▶ [Source data]
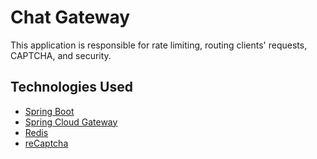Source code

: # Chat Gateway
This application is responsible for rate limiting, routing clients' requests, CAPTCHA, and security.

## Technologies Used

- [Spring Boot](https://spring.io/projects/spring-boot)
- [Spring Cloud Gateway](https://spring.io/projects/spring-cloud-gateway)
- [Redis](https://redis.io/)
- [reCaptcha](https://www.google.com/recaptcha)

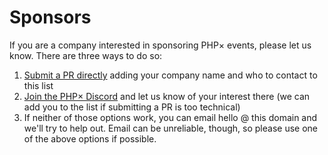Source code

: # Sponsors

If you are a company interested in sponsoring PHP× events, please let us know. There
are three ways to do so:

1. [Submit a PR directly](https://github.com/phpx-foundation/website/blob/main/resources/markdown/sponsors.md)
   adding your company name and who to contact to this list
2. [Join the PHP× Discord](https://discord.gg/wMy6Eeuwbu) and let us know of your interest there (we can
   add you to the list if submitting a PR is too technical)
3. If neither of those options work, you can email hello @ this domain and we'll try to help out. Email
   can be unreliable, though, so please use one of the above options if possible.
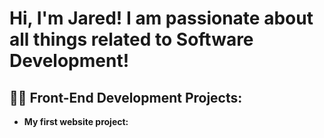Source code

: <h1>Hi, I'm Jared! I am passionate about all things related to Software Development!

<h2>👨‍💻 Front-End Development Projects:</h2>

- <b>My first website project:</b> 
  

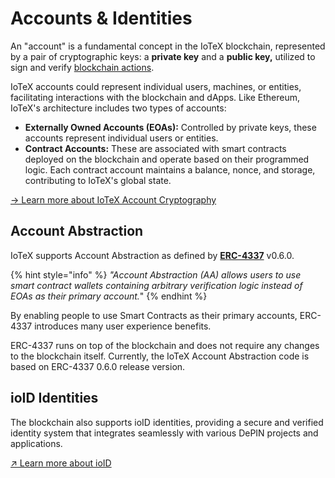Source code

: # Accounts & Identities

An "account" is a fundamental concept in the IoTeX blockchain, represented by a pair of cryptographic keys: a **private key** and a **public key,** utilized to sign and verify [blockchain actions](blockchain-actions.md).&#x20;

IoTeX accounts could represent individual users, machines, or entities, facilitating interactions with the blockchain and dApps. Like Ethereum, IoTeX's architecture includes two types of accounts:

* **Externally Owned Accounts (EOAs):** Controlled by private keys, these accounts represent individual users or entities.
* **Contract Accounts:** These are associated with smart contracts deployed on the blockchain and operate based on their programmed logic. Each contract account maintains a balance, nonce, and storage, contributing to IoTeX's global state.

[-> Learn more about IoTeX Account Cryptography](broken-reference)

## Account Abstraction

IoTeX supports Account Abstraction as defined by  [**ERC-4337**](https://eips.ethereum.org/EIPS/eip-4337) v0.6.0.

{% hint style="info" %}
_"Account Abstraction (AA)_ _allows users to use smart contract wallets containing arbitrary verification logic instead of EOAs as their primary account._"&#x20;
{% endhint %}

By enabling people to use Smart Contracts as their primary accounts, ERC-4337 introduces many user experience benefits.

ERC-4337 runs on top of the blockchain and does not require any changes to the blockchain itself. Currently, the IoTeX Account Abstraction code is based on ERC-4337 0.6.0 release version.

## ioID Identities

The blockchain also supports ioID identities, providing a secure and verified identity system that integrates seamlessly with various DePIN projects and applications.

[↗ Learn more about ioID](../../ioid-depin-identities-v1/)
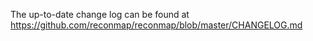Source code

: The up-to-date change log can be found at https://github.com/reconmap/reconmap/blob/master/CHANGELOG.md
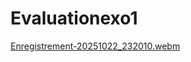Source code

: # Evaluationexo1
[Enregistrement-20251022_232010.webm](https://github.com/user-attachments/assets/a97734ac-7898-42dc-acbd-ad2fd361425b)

...

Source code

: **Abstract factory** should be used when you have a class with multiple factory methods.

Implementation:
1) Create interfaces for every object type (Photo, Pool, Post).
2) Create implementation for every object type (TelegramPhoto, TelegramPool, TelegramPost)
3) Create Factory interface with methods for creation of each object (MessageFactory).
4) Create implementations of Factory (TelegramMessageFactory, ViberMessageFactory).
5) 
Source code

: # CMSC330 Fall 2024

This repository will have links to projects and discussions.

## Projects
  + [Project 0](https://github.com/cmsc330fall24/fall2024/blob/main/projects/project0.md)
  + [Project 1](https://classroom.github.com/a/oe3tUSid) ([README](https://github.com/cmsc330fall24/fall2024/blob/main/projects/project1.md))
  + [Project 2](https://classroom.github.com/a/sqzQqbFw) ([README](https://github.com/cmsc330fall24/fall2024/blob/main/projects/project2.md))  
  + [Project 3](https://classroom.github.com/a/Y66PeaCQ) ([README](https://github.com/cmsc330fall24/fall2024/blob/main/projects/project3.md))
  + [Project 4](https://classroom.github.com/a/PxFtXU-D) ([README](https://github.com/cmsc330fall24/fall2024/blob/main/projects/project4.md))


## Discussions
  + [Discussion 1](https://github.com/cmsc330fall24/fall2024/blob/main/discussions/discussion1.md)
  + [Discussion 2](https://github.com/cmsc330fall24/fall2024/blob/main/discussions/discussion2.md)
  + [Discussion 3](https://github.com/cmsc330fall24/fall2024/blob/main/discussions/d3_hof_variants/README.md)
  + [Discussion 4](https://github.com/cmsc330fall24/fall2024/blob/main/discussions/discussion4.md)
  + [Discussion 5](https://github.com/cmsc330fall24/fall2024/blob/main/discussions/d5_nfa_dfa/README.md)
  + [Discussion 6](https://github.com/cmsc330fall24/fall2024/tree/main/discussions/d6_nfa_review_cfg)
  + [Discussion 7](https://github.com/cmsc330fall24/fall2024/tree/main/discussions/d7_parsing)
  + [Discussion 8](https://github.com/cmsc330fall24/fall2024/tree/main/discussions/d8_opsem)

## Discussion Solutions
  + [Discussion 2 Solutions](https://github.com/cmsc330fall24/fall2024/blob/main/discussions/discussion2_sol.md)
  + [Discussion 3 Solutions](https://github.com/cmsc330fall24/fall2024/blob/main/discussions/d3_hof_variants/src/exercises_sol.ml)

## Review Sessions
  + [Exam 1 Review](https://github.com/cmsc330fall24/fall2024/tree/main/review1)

▶ [Description of the task]
The word "ioID" may appear in several lines of the data; copy every line where it does.

▶ [Exercise solution]
## ioID Identities
The blockchain also supports ioID identities, providing a secure and verified identity system that integrates seamlessly with various DePIN projects and applications.
[↗ Learn more about ioID](../../ioid-depin-identities-v1/)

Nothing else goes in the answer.